──────── QUOTED PASSAGE

Usually the KeyError is a package from our internal conda channel but, interestingly enough, in this case it was not.

I know I do not provide a lot of information here but I hope it might be sufficient to understand what's going wrong.

Thanks!

wolfv commented 2 years ago

@Thomas-Z is it possible for you to remove the defaults channel?

wolfv commented 2 years ago

Or enable strict channel priority?

wolfv commented 2 years ago

Also can you share the meta.yaml with only dependencies that should come from defaults / conda-forge? Maybe that would be enough to reproduce the issue?

Thomas-Z commented 2 years ago

@Thomas-Z is it possible for you to remove the defaults channel?

I'm usually using the following options: --override-channels -c $OCTANT_CHANNEL -c conda-forge so the defaults channel is not used (It might have been used to produce the second log but that was not my default configuration).

Also can you share the meta.yaml with only dependencies that should come from defaults / conda-forge? Maybe that would be enough to reproduce the issue?

────────────────
──────── DATA SUPPLIED

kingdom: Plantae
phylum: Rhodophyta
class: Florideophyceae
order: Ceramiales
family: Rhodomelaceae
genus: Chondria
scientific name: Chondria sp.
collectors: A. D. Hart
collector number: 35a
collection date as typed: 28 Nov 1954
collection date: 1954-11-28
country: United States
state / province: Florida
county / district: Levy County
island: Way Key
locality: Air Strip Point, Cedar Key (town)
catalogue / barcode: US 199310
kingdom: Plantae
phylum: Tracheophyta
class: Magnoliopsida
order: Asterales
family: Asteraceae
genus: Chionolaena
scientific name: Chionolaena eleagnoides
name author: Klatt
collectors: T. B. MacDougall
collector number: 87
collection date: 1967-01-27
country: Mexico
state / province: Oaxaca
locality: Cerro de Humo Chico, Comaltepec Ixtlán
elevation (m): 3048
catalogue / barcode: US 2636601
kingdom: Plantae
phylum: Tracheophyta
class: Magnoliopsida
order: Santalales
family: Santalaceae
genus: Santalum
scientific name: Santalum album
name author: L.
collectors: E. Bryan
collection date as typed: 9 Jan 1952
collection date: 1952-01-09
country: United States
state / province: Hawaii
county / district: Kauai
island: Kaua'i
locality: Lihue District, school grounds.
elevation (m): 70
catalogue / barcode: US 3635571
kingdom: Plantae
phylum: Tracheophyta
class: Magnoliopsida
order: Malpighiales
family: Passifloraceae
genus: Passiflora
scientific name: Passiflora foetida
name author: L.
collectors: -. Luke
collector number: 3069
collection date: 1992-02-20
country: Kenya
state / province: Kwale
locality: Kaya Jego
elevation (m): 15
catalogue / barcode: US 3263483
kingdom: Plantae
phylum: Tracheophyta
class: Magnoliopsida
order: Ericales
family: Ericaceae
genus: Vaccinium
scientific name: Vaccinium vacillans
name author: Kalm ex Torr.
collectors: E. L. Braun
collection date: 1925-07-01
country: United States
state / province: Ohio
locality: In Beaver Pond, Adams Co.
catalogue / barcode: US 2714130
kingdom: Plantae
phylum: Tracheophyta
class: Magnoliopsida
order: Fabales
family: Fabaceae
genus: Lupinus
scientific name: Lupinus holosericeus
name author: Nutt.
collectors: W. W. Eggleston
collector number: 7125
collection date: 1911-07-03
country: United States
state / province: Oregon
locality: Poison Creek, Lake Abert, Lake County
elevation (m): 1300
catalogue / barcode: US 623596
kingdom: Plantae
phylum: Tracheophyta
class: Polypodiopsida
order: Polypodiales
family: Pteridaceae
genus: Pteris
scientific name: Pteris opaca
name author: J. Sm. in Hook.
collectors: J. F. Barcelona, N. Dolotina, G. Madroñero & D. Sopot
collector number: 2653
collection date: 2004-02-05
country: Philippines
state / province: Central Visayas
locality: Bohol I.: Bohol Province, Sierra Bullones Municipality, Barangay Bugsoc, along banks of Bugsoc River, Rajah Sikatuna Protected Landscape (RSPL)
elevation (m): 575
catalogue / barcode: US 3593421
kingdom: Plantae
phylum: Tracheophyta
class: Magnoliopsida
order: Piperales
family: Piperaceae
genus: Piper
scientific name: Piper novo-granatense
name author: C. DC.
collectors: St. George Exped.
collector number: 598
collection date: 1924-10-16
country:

────────────────

* TASK BRIEF
Continue the thread about the conda KeyError, starting right after its last line.

* RESPONSE BELOW
I will work on a reproducible example (creating fake empty packages containing only dependencies) but I won't have time for this before January.

Thanks

Thomas-Z commented 2 years ago

I did not have time to create a reproducible example but I have an additional element regarding the KeyError problem.

When using mamba build I have the following debug message just before the error (package name may vary):

DEBUG:urllib3.connectionpool:http://abc.xx.yyy.fr/ "GET /conda/octantdev/linux-64/pygsl-2.3.0.1-py39h6f358a3_15.tar.bz2 HTTP/1.1" 200 1010495

Whereas using conda build generate the following message (which do not result in an error):

DEBUG:urllib3.connectionpool:http://proxy.yyy.fr:8080/ "GET http://abc.xx.yyy.fr/conda/octantdev/linux-64/pygsl-2.3.0.1-py39h6f358a3_15.tar.bz2 HTTP/1.1" 200 1010495

Could it be related to proxy information not being correcly passed when using mamba build ?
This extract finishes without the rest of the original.